** Opening Supplied data block **
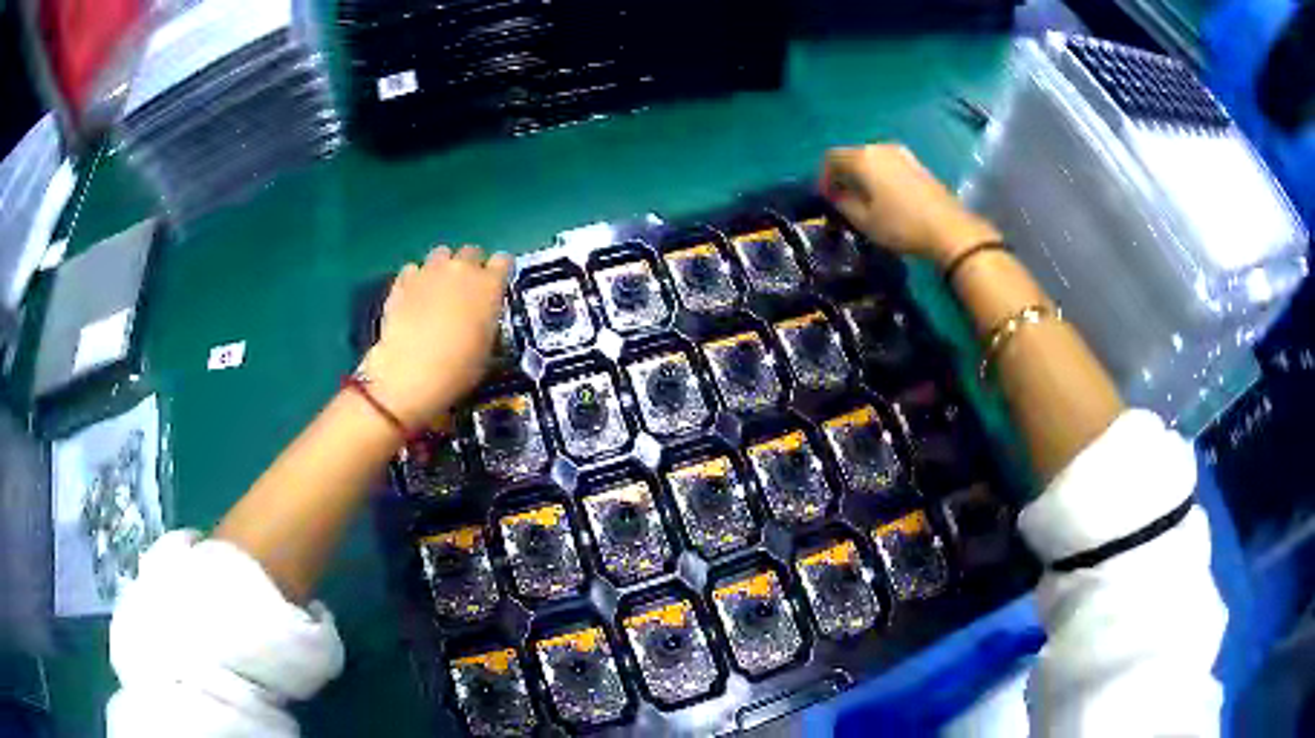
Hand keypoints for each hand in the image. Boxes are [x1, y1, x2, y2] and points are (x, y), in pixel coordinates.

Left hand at [359, 245, 512, 429]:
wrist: (411, 373)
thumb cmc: (459, 368)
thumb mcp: (487, 347)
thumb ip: (486, 320)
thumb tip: (481, 317)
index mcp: (489, 285)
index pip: (503, 261)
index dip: (500, 272)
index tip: (496, 285)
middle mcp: (461, 269)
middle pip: (471, 252)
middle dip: (471, 266)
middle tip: (466, 291)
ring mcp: (429, 271)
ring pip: (441, 254)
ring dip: (443, 268)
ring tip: (438, 290)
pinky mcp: (403, 281)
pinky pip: (414, 270)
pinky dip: (416, 279)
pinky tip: (413, 298)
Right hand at [821, 144, 1000, 265]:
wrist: (949, 229)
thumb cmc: (901, 226)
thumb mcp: (864, 221)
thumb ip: (843, 203)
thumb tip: (834, 194)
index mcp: (862, 158)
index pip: (831, 158)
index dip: (823, 177)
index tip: (824, 198)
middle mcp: (879, 147)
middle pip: (852, 155)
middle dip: (843, 175)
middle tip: (842, 199)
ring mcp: (901, 153)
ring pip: (871, 160)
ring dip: (862, 176)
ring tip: (864, 200)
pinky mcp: (917, 164)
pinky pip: (888, 165)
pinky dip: (879, 176)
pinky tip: (885, 197)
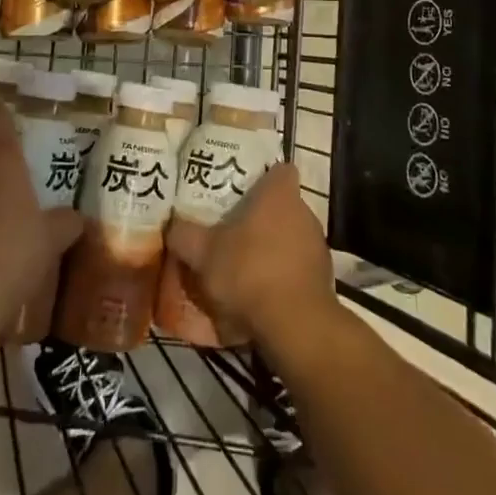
** Closing Supplied data block **
For the entries above, please state how many lines contain the string "pinky"; give the number and nothing else.

Result of this exercise:
8